Consolidation Stage - Nodes Transform into a National Network
10. Municipal Networks will be knit together into a national CitiGridâ„¢ for National Defense.

Who knows if things will unfold this way, or what the timetable will be. The key point for including this is to provide a reference point that not all of us were pinning our hopes on the success of large city deployments, even two years ago. And look at these fundamental drivers in this list - none of those have changed because of the events of this week.

Clearly, I think the industry got things backward when it shifted its focus to big city deployments after EarthLink began to get all the attention, when city leaders expected to get their networks risk-free, and when most of the press connected "Free" and "Wi Fi" so consistently. This is a market correction, not a market failure. Market corrections are part of an experimental phase, after all. One might also argue that we are still in Step One of these Ten Steps.

In fact, I posted a comment on MuniWireless this afternoon, Muni Wi Fi: The Paths Forward, included below. This short comment pretty much captures my attitude about things this week.

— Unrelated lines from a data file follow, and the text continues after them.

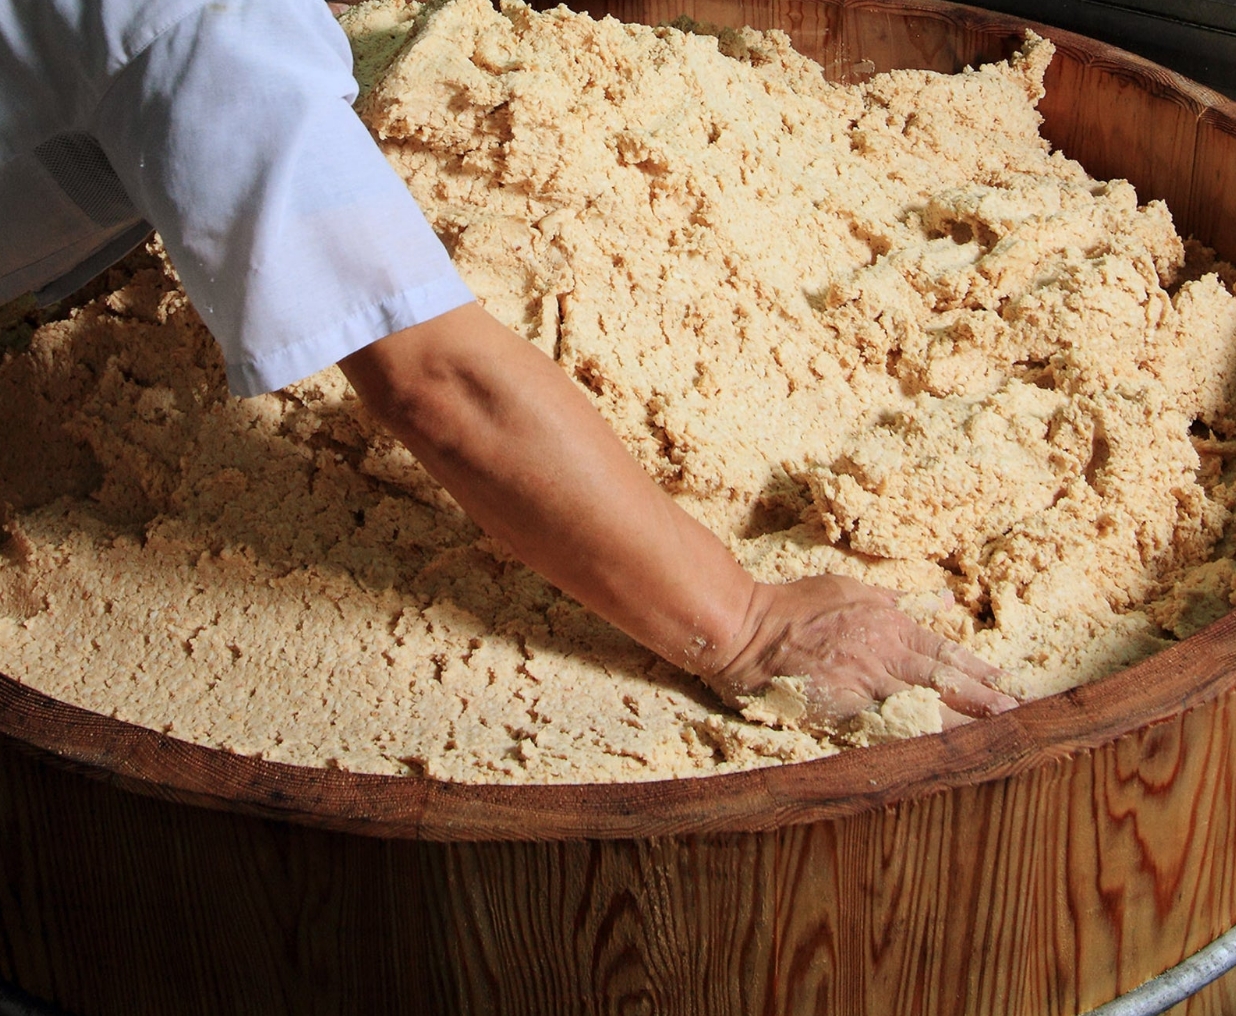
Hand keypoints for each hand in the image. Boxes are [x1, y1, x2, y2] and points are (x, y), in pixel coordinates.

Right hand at [706, 575, 1017, 732]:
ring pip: (926, 702)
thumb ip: (894, 599)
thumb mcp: (848, 589)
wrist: (750, 632)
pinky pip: (890, 724)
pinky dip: (920, 736)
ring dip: (964, 719)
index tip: (1005, 682)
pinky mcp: (846, 707)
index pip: (942, 649)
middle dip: (984, 697)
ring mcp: (867, 680)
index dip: (975, 668)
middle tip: (1018, 713)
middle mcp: (885, 651)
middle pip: (944, 678)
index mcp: (887, 622)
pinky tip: (943, 750)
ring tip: (996, 733)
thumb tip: (939, 601)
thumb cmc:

I've been posting on these events on MetroNetIQ. The principal bottom line conclusion I can make after a long week is that considerable noise, press, and attention in this industry flowed to EarthLink after they announced they would build the Philadelphia network on their nickel. Since that date, cities lined up in the hopes of getting their "free pony ride," and that seemed to be all that the main stream press wanted to cover.

Collectively, those of us who sought to shift the conversation to other models, to multi-purpose networks, to models where cities paid, etc. could not get much attention, when all the buzz was about "free" Wi Fi and ever larger big city networks in SF, Houston, Chicago, etc.

While I feel for EarthLink and all their problems, I'm breathing a sigh of relief, because like a strong wind that blows away the sand to reveal what lies underneath, we can now hope to get some attention for more sound business models and other applications that were relatively ignored before.

Let's hope so, because underlying technological drivers have not changed. We still need more broadband, cheaper broadband, mobile broadband, disaster broadband, and rural broadband; incumbents will still be slow to provide it, and Wi Fi Mesh and WiMAX still have a role to play.

We need to move away from thinking only of citywide networks to think of Hot Zones, away from single purpose networks to think of multiple niche applications sharing a network, away from residential access revenues to think of industrial access revenues from AMR and other distributed infrastructure monitoring, sensor devices, and video surveillance support, to name just a few.

We need more creativity and imagination, and finally, a lot more patience. Our thinking to date has been too one dimensional.